Start of DATA LISTING
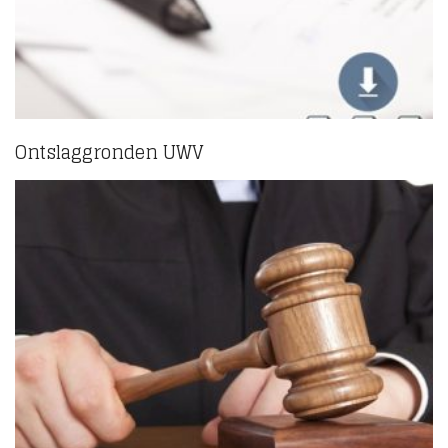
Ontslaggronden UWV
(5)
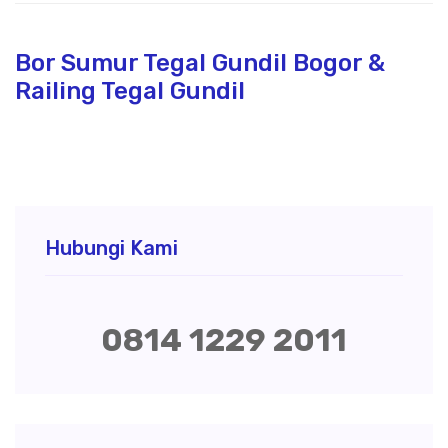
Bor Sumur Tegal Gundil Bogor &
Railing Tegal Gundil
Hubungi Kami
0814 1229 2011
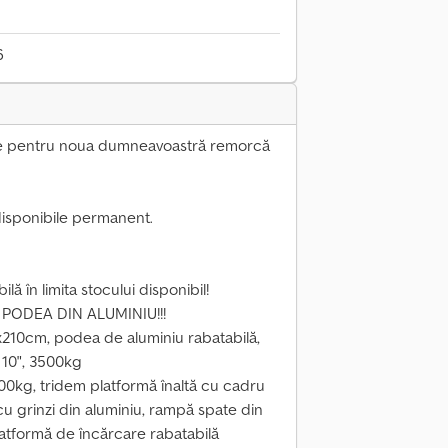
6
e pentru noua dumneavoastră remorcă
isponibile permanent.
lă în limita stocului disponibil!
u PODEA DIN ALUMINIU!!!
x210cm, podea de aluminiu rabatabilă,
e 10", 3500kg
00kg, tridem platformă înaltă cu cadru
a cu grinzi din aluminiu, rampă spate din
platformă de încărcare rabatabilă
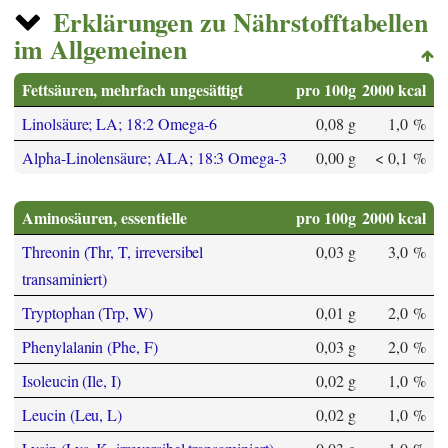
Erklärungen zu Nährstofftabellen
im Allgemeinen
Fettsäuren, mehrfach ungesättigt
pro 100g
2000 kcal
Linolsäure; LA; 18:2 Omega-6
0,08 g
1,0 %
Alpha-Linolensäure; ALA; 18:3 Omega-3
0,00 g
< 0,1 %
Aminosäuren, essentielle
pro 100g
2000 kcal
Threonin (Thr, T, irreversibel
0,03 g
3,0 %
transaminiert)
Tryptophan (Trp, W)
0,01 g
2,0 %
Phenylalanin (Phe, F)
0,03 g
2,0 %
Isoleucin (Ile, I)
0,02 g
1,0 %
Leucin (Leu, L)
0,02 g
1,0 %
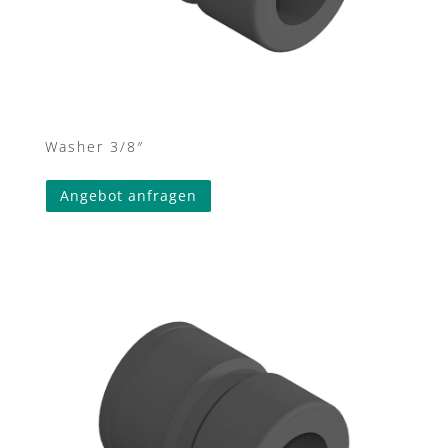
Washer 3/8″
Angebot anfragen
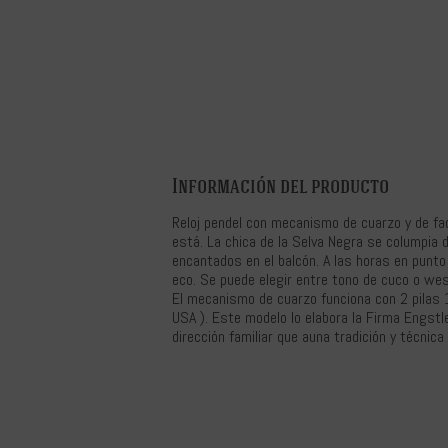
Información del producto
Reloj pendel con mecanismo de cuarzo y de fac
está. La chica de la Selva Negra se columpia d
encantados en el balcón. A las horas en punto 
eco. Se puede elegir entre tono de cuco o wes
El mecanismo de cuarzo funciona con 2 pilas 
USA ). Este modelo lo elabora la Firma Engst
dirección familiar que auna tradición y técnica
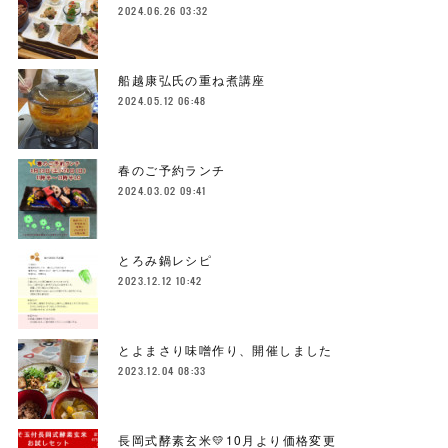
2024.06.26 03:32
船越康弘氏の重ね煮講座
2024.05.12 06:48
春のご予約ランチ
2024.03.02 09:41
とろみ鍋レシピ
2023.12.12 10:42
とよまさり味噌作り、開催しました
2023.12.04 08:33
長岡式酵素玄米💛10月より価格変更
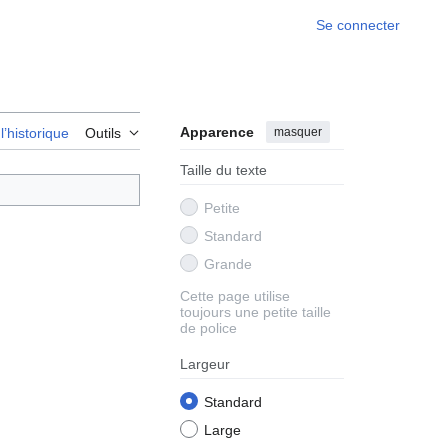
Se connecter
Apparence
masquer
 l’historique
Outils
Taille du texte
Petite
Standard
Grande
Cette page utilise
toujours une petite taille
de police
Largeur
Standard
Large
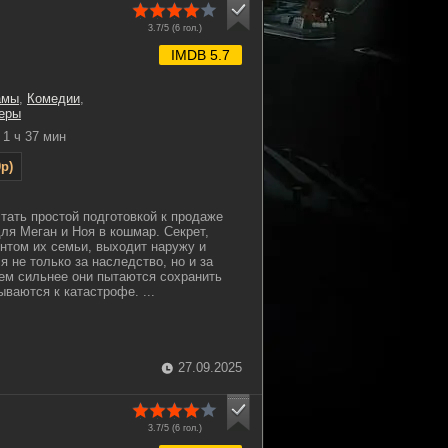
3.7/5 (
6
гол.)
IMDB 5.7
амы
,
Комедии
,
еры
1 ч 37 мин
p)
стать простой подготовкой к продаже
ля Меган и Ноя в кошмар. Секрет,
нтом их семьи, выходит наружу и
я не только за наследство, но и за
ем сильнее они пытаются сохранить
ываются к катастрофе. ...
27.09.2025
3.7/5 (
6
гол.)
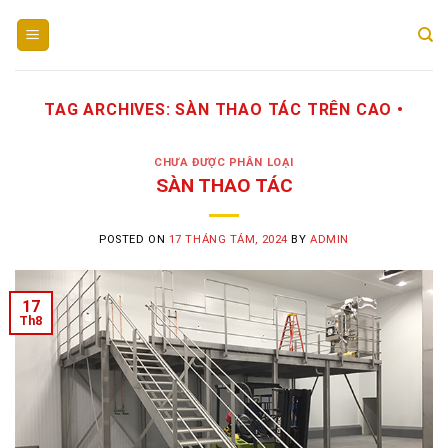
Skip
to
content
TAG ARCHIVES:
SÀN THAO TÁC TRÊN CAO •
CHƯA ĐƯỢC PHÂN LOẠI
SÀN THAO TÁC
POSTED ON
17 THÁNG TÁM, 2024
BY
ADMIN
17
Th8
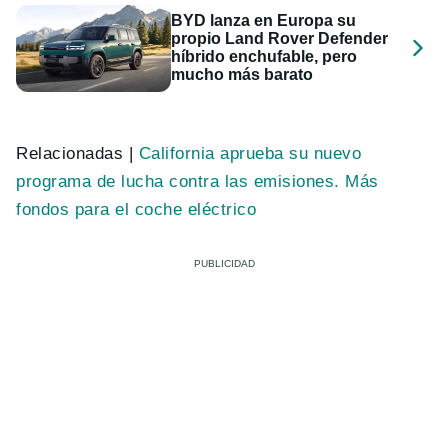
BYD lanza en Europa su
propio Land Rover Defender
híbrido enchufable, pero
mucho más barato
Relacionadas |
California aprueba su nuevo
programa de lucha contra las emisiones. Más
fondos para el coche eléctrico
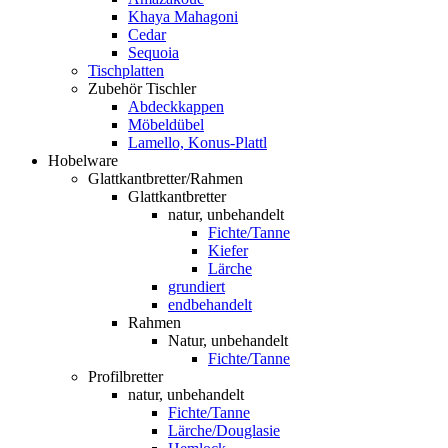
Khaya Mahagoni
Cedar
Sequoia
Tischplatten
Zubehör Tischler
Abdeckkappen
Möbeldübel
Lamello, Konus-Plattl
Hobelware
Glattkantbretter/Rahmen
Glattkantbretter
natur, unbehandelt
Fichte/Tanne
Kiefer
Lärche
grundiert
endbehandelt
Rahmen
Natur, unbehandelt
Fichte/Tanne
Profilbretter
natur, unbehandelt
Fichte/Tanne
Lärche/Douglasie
End of DATA LISTING
Start of DATA LISTING
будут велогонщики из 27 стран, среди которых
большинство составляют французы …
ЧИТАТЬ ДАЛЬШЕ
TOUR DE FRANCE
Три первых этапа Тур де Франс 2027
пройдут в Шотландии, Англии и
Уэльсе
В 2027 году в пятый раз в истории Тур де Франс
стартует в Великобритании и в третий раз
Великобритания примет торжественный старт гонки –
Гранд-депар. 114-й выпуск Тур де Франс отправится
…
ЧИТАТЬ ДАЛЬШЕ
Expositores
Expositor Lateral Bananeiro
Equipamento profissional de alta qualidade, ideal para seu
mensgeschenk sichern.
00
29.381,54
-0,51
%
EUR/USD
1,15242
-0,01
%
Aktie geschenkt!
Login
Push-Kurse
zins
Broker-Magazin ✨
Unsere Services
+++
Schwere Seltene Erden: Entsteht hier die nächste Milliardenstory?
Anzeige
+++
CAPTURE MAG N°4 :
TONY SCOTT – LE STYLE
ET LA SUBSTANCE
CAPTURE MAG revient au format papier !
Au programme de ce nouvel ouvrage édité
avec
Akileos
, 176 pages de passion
End of DATA LISTING
WORK TASK – Reproduce every line of the listing from the one containing "Erklärungen zu Nährstofftabellen" through the one containing "fondos para el coche eléctrico", including both, and leave out the pictures.

SOLVED EXERCISE –
Erklärungen zu Nährstofftabellen
im Allgemeinen
Fettsäuren, mehrfach ungesättigt
pro 100g
2000 kcal
Linolsäure; LA; 18:2 Omega-6
0,08 g
1,0 %
Alpha-Linolensäure; ALA; 18:3 Omega-3
0,00 g
< 0,1 %
Aminosäuren, essentielle
pro 100g
2000 kcal
Threonin (Thr, T, irreversibel
0,03 g
3,0 %
transaminiert)
Tryptophan (Trp, W)
0,01 g
2,0 %
Phenylalanin (Phe, F)
0,03 g
2,0 %
Isoleucin (Ile, I)
0,02 g
1,0 %
Leucin (Leu, L)
0,02 g
1,0 %
Washer 3/8″
Angebot anfragen
Información del producto
Reloj pendel con mecanismo de cuarzo y de fac
está. La chica de la Selva Negra se columpia d
encantados en el balcón. A las horas en punto 
eco. Se puede elegir entre tono de cuco o wes
El mecanismo de cuarzo funciona con 2 pilas 
USA ). Este modelo lo elabora la Firma Engst
dirección familiar que auna tradición y técnica
2024.06.26 03:32
船越康弘氏の重ね煮講座
2024.05.12 06:48
春のご予約ランチ
2024.03.02 09:41
とろみ鍋レシピ
2023.12.12 10:42
とよまさり味噌作り、開催しました
2023.12.04 08:33
長岡式酵素玄米💛10月より価格変更
Se connecter
Apparence
masquer
 l’historique
Outils
Taille du texte
Petite
Standard
Grande
Cette page utilise
toujours une petite taille
de police
Largeur
Standard
Large
3.7/5 (
6
гол.)
IMDB 5.7
амы
,
Комедии
,
еры
1 ч 37 мин
p)
стать простой подготовкой к продаже
ля Меган и Ноя в кошмар. Секрет,
нтом их семьи, выходит наружу и
я не только за наследство, но и за
ем сильнее они пытаются сохранить
ываются к катастрофе. ...
27.09.2025
3.7/5 (
6
гол.)
Skip
to
content
TAG ARCHIVES:
SÀN THAO TÁC TRÊN CAO •
CHƯA ĐƯỢC PHÂN LOẠI
SÀN THAO TÁC
POSTED ON
17 THÁNG TÁM, 2024
BY
ADMIN
17
Th8
BYD lanza en Europa su
propio Land Rover Defender
híbrido enchufable, pero
mucho más barato
Relacionadas |
California aprueba su nuevo
programa de lucha contra las emisiones. Más
fondos para el coche eléctrico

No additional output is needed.